Wednesday, April 14, 2021 - 12:00 pm
Timothy P. McKenna (Stanford University) & Ryotatsu Yanagimoto (Stanford University)
Speaker #1: Timothy P. McKenna
Title #1: Ultra-low-power second-order nonlinear optics on a chip
Thin-film lithium niobate is a promising platform for integrated photonics because it can tightly confine light in small waveguides which allows for large interactions between light, microwaves, and mechanics. Recent advances in nanofabrication have made such high performance photonic circuits possible. In this talk, I will present a recent demonstration of efficient frequency doubling and parametric oscillation in a thin-film lithium niobate resonator. The operating regimes of this system are controlled using the relative detuning of the intracavity resonances, and the emission frequency of parametric oscillation is tuned over one THz simply by adjusting the pump laser over a few hundreds of MHz. We also observe highly-enhanced effective third-order nonlinearities caused by cascaded second-order processes resulting in parametric oscillation. These resonant second-order nonlinear circuits will form a crucial part of the emerging nonlinear and quantum photonics platforms.
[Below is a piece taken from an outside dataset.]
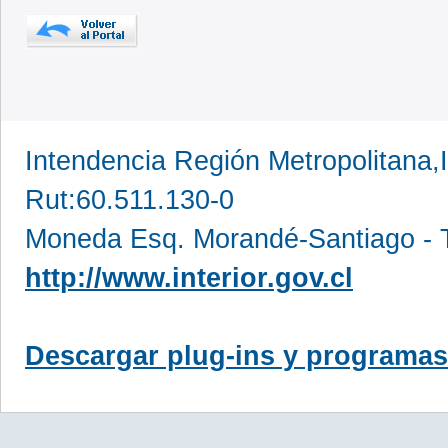
Intendencia Región Metropolitana,
Rut:60.511.130-0
Moneda Esq. Morandé-Santiago - T
http://www.interior.gov.cl
Descargar plug-ins y programas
Timothy McKenna is a senior graduate student in the group of Prof. Amir Safavi-Naeini at Stanford University where he designs nanoscale systems for quantum technologies. He enjoys waves and particles of all kinds but focuses on light and microwaves at present. He currently works on integrated nonlinear optical devices and chip-scale cryogenic transducers to network quantum computers. Previously, he worked at the Johns Hopkins Applied Physics Laboratory where he combined photonic and millimeter-wave technologies to create new systems for sensing and communication. Tim holds a B.S. from the University of Pennsylvania and an M.S. from Stanford University.
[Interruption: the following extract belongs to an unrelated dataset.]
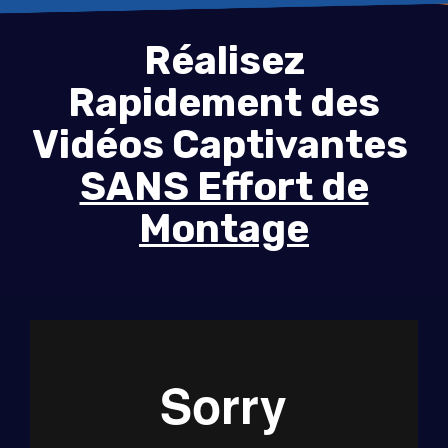
Réalisez
Rapidement des
Vidéos Captivantes
SANS Effort de
Montage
Speaker #2: Ryotatsu Yanagimoto
Title #2: Quantum Dynamics of Ultrafast Nonlinear Photonics
Abstract: Broadband optical pulses propagating in highly nonlinear nanophotonic waveguides can significantly leverage optical nonlinearity by tight temporal and spatial field confinements, promising a route towards all-optical quantum engineering and information with single-photon nonlinearities. Modeling and engineering quantum optical devices operating in this strongly interacting regime, however, pose significant theoretical challenges; a large number of frequency modes undergo non-Gaussian dynamics, whose description naïvely requires exponentially large Hilbert space. Using an example of broadband parametric downconversion, we show that such systems can exhibit rich quantum dynamics that are qualitatively different from semi-classical predictions. In the talk, we introduce a prescription based on matrix product state (MPS) representations to realize an efficient full-quantum simulation of generic pulse propagation. Specifically, we unravel the dynamics of an optical soliton, highlighting features that cannot be captured by a conventional theoretical framework.
Bio: I am a Ph.D. student in Applied Physics working at Hideo Mabuchi’s group. I am interested in AMO physics and quantum photonics in general, and my main research interest is on understanding and engineering broadband quantum dynamics of optical photons in highly nonlinear systems. I got BE in Applied Physics at the University of Tokyo, where I worked on experiments on optical lattice clocks.